All the paintings in this project will be 6" x 8" oil on gessoed boards. They'll sell for US $125 (unframed) plus $10 shipping. We'll post a couple of landscapes per week here on my blog, our websites, Facebook and Instagram. Payment will be through Paypal.
This is my first piece for the project. It's pretty tight, but as with the bird studies, I'm hoping that by the time I finish the project, my landscapes will be looser and much more painterly. This piece isn't available for sale until the project officially starts next week.
"Across the Evening Sky" was inspired by the Blackwater Refuge in Cambridge, Maryland. I have exhibited at The Waterfowl Festival every year for close to thirty years. The nearby Blackwater Refuge is one of my favorite places to paint - in fact I used a watercolor that I did at the Blackwater as reference material for this painting.
These are the final three oils of a series of six that will be hanging for the next month at the Opua Arts Studio & Gallery. The gallery is on the wharf in Opua, looking out over the bay where I find some much inspiration for my subject matter.
Opua is my home. It's located in the Far North of New Zealand's North Island. It is the primary port of entry for yachties arriving in New Zealand where they go through biosecurity and customs, so there is no shortage of yachts to paint! http://www.bayofislandsmarina.co.nz/
Another piece off the easel! This little oil is finished except for a tweak or two and a few lines on the rigging once the background is dry.
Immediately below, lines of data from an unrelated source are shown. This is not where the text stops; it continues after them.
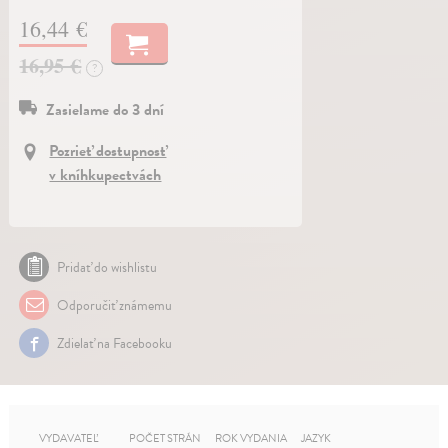
16,44 €
16,95 €
?
Zasielame do 3 dní
Pozrieť dostupnosť
v kníhkupectvách
Pridať do wishlistu
Odporučiť známemu
Zdielať na Facebooku
VYDAVATEĽ
POČET STRÁN
ROK VYDANIA
JAZYK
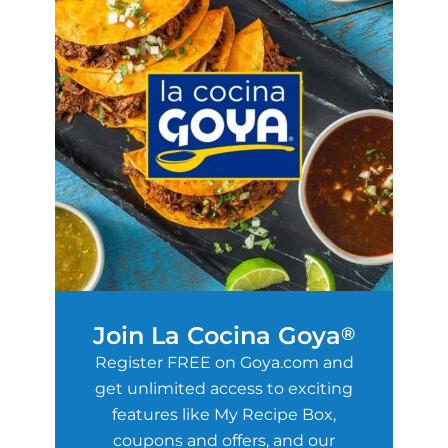
Join La Cocina Goya
®
Register FREE on Goya.com and
get unlimited access to exciting
features like My Recipe Box,
coupons and offers, and our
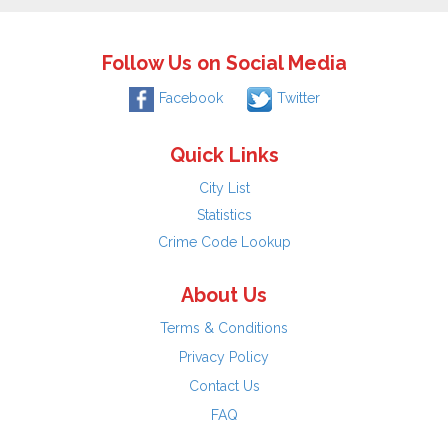
Follow Us on Social Media
Facebook
Twitter
Quick Links
City List
Statistics
Crime Code Lookup
About Us
Terms & Conditions
Privacy Policy
Contact Us
FAQ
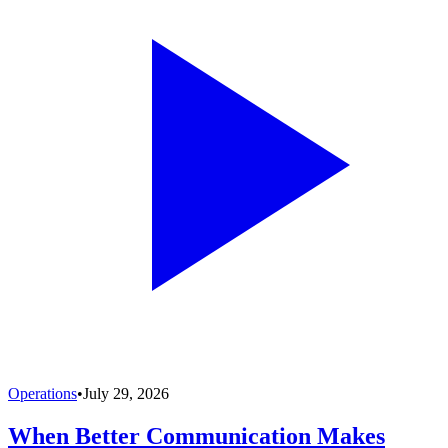
Operations
•
July 29, 2026
When Better Communication Makes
It's inspired by one of the yachts I see in Opua - but it isn't a literal rendition. I often tell fibs about the color and light. As the American impressionist, William Merritt Chase said:
"Just don't hesitate to exaggerate color and light. Don't be afraid to tell lies - the most tiresome pictures are the stupidly truthful ones".
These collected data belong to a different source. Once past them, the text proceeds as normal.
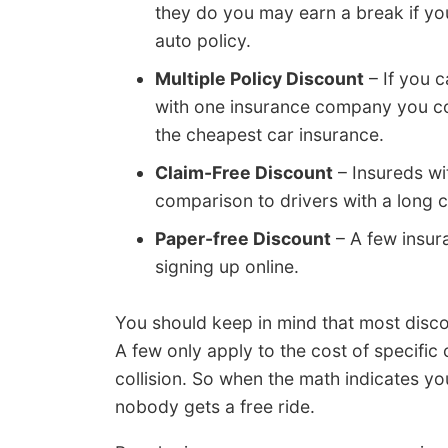
they do you may earn a break if you
auto policy.
Multiple Policy Discount
– If you 
with one insurance company you co
the cheapest car insurance.
Claim-Free Discount
– Insureds wi
comparison to drivers with a long c
Paper-free Discount
– A few insur
signing up online.
You should keep in mind that most disco
A few only apply to the cost of specifi
collision. So when the math indicates yo
nobody gets a free ride.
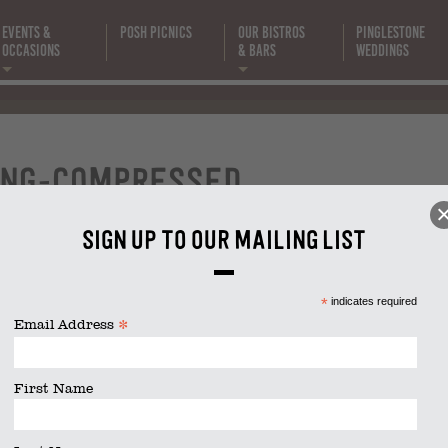
Events &
Posh Picnics
Our Bistros
Pinglestone
Occasions
& Bars
Weddings
fine-dining
compressed
ing-compressed
Sign up to our mailing list
size is
2048 × 1365
pixels
*
indicates required
*
Email Address
First Name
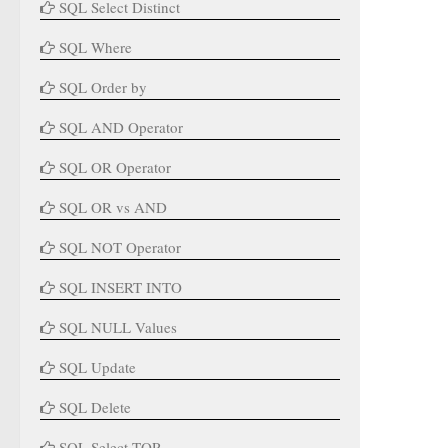
SQL Select Distinct
SQL Where
SQL Order by
SQL AND Operator
SQL OR Operator
SQL OR vs AND
SQL NOT Operator
SQL INSERT INTO
SQL NULL Values
SQL Update
SQL Delete
SQL Select TOP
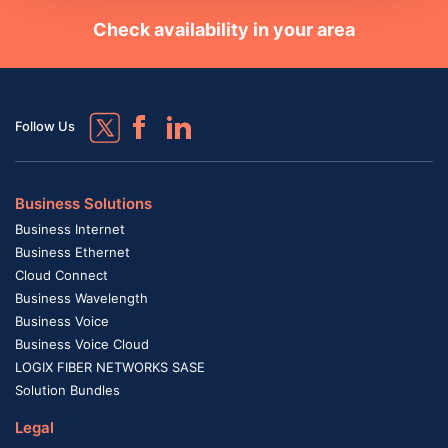
Check availability in your area
Follow Us
Business Solutions
Business Internet
Business Ethernet
Cloud Connect
Business Wavelength
Business Voice
Business Voice Cloud
LOGIX FIBER NETWORKS SASE
Solution Bundles
Legal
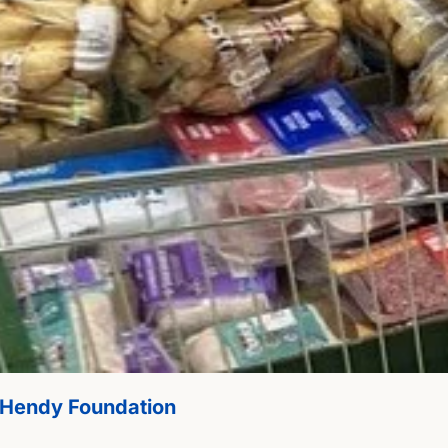
m Hendy Foundation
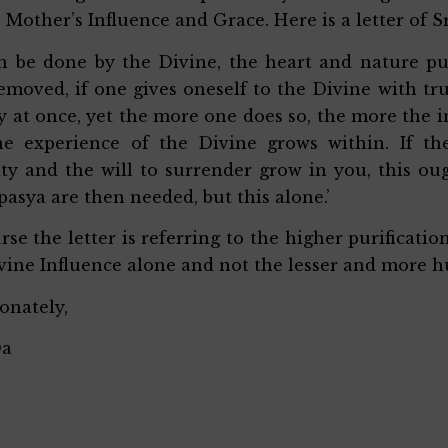
 Mother’s Influence and Grace. Here is a letter of Sr
an be done by the Divine, the heart and nature pu
removed, if one gives oneself to the Divine with 
ly at once, yet the more one does so, the more the
he experience of the Divine grows within. If th
ty and the will to surrender grow in you, this oug
pasya are then needed, but this alone.’
rse the letter is referring to the higher purificati
vine Influence alone and not the lesser and more h
ionately,
Da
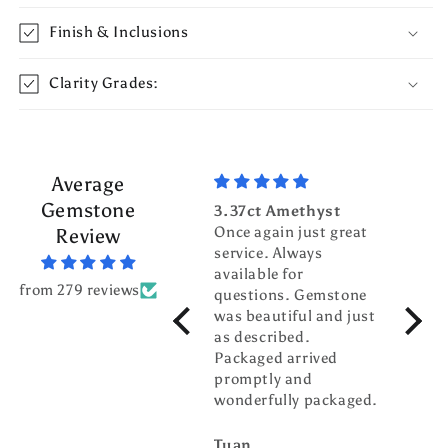
Finish & Inclusions
Clarity Grades:
Average
Gemstone
3.37ct Amethyst
3.70c
Once again just great
Tour
Review
service. Always
Top g
available for
fanta
from 279 reviews
questions. Gemstone
servic
was beautiful and just
gentl
as described.
world
Packaged arrived
pleas
promptly and
busin
wonderfully packaged.
buddy
Tuan
billw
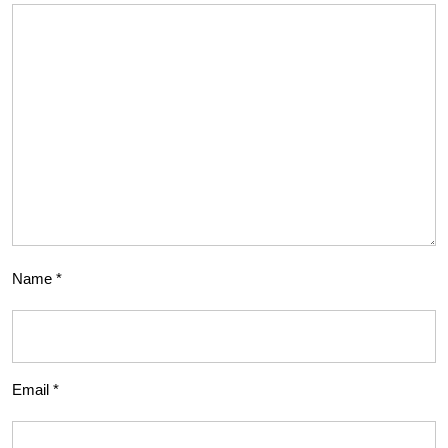
Name
*
Email
*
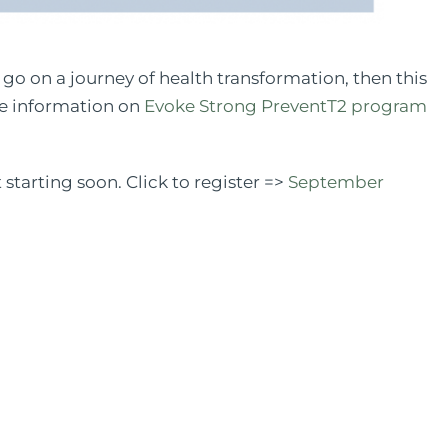
d go on a journey of health transformation, then this
re information on
Evoke Strong PreventT2 program
tarting soon. Click to register =>
September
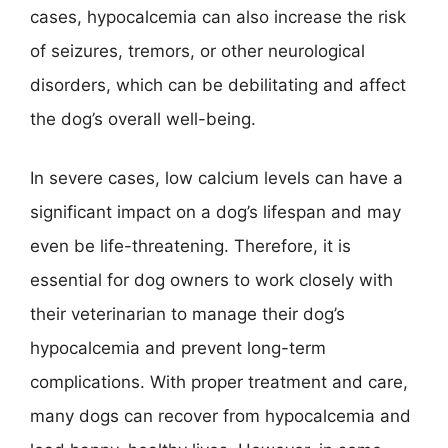
cases, hypocalcemia can also increase the risk
of seizures, tremors, or other neurological
disorders, which can be debilitating and affect
the dog’s overall well-being.
In severe cases, low calcium levels can have a
significant impact on a dog’s lifespan and may
even be life-threatening. Therefore, it is
essential for dog owners to work closely with
their veterinarian to manage their dog’s
hypocalcemia and prevent long-term
complications. With proper treatment and care,
many dogs can recover from hypocalcemia and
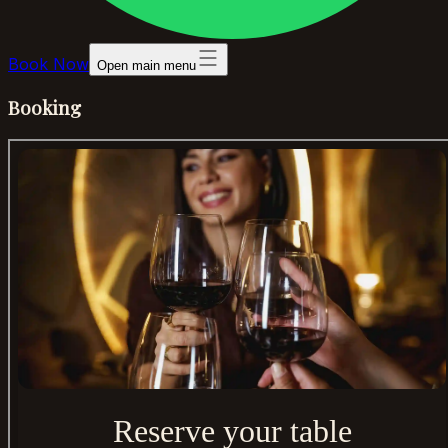
Book Now
Open main menu
Booking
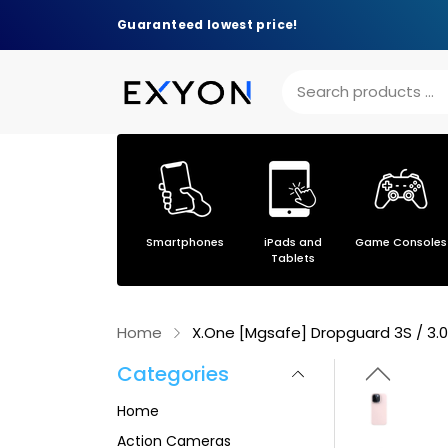
Guaranteed lowest price!
Others
Smartphones
iPads and
Game Consoles
s
Tablets
Home
X.One [Mgsafe] Dropguard 3S / 3.0 
Categories
Home
Action Cameras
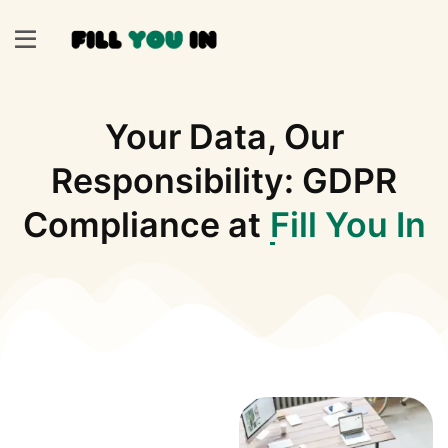
Your Data, Our
Responsibility: GDPR
Compliance at
Fill You In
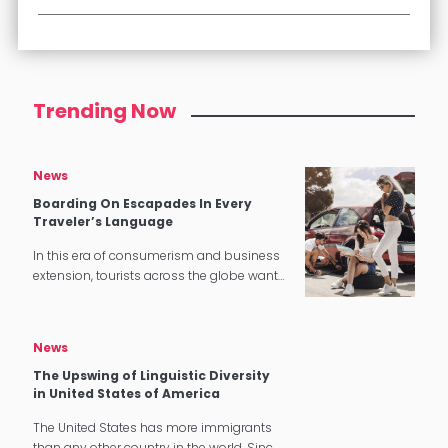
Trending Now
News
Boarding On Escapades In Every
Traveler’s Language
In this era of consumerism and business
extension, tourists across the globe want
a stress-free and gratifying experience,
especially when it comes to hotel and
catering industry. In the previous…
News
The Upswing of Linguistic Diversity
in United States of America
The United States has more immigrants
than any other country in the world. Since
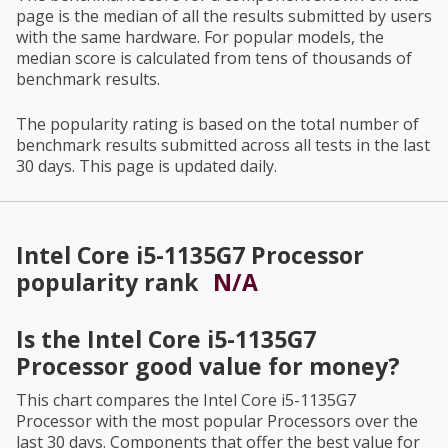
page is the median of all the results submitted by users
with the same hardware. For popular models, the
median score is calculated from tens of thousands of
benchmark results.
The popularity rating is based on the total number of
benchmark results submitted across all tests in the last
30 days. This page is updated daily.
Intel Core i5-1135G7 Processor
popularity rank
N/A
Is the
Intel Core i5-1135G7
Processor
good value for money?
This chart compares the
Intel Core i5-1135G7
Processor
with the most popular Processors over the
last 30 days. Components that offer the best value for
A few days ago, I spotted this boat at anchor across the bay from Opua, near Russell. Russell was New Zealand's first capital, then named Kororareka, 'the hell hole of the Pacific' known for its bars and brothels. I think we're more civilized now and the capital was moved to Wellington long ago.
This little piece is fresh off the easel. It's a 10" x 8" oil on gessoed masonite. I live a stone's throw from the sea and my little hometown of Opua, New Zealand, is the northern-most international port for yachties when they arrive in New Zealand. Though I'm not a sailor, I'm fascinated with the yachts that arrive in port fitted with solar panels, a wind generator and other gear that tells me they're long-distance voyagers. Where are they from and where have they been?
After painting full time for 30 years, working 8 hours a day and often seven days a week, I just took more than 3 months off! It felt strange not to be painting every day but I renovated two bathrooms and spent a month playing tourist with visitors from the U.S. But I have four upcoming shows so it's time to get back to work. I'm starting with a couple of little studies for my 'Boats of Opua' series to get me back in the swing of things.